Closed rbracco closed 2 years ago
Currently there's no way to extract character-level timestamps except by naively interpolating the word-level timestamps. This isn't something we've thought much about for ASR, though I could see it being useful for e.g. linguistics research. My concern about accepting a PR for that is that it would likely involve touching performance-critical paths in the decoder that are already pretty tough to work with. Could you say a bit more about the use case for this?
The logit_scores and lm_scores are log probabilities. Bear in mind that for 0 < p < 1, log(p) < 0 :).
The abuse of the term "logit" is regrettable because the logit function logit(p) = log(p / (1 - p)) is only approximately equal to log(p) when p << 1. But this abuse seems to be widespread in the literature, and if everyone is misusing a word then no one is :/
Thank you, that is helpful. Also I understand about the performance stuff.
The use cases are pretty thin. For my application (mispronunciation detection and correction) it involves looking at the other possible characters at that time step.
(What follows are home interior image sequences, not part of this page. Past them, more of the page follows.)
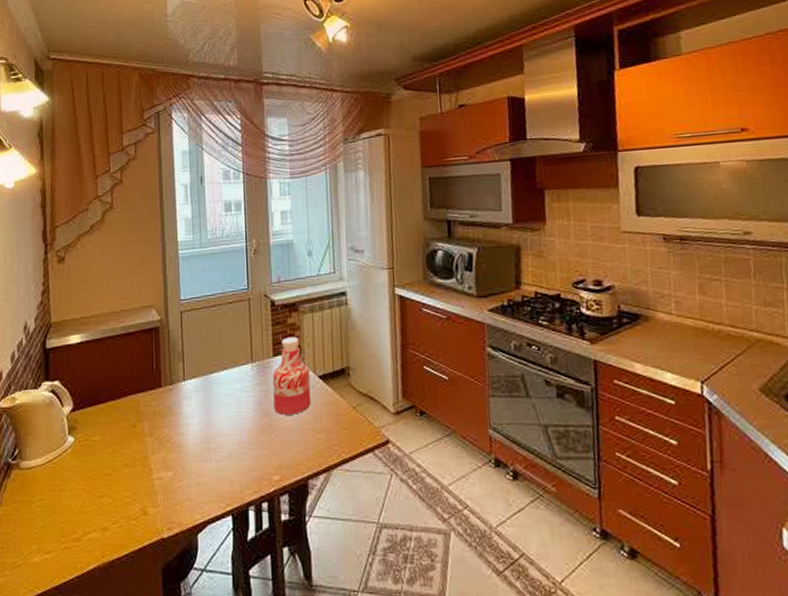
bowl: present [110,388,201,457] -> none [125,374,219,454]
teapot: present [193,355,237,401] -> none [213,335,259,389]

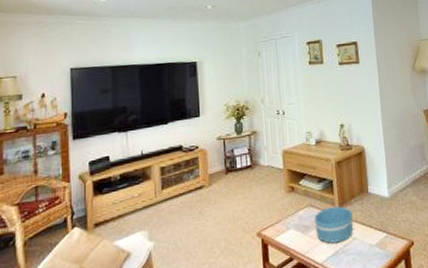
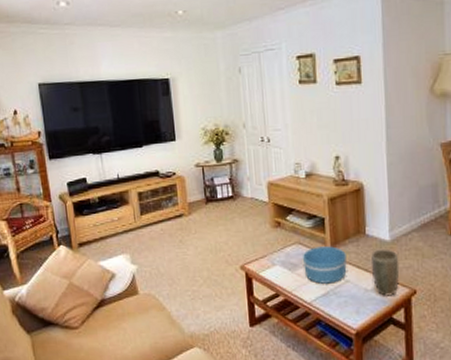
plant pot: none [374,204,399,250] -> present [371,248,400,296]

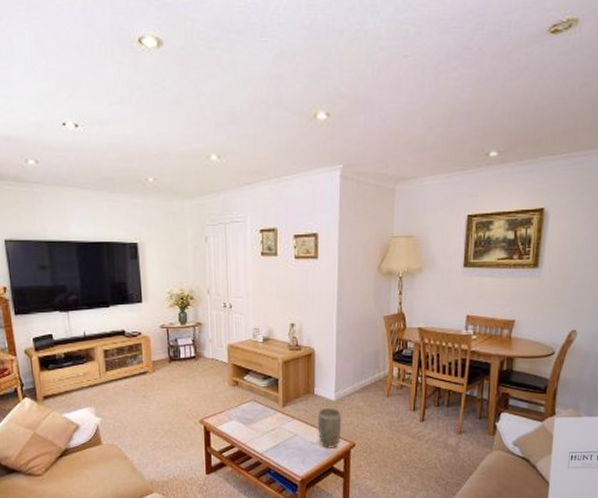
bowl: present [303,246,347,284] -> none [257,404,296,437]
Char level timesteps are implemented in https://github.com/parlance/ctcdecode, but I could also search over the argmaxes of the logits to identify individual timesteps (using the given word boundaries to narrow it down). I'll play around with it and reopen if I do anything interesting. Thanks again.
I have viewed #8 and understand how to extract timestamps, but is there a way to do this for characters instead of words? If not, is there any interest in adding it as a feature? It's something I will likely implement on my own (for non-bpe models) so I could PR as well if desired. Thank you.
Also a random question that probably doesn't warrant it's own issue: What do the logit_score and the lm_score represent? I'm getting negative values for both, is this negative log likelihood?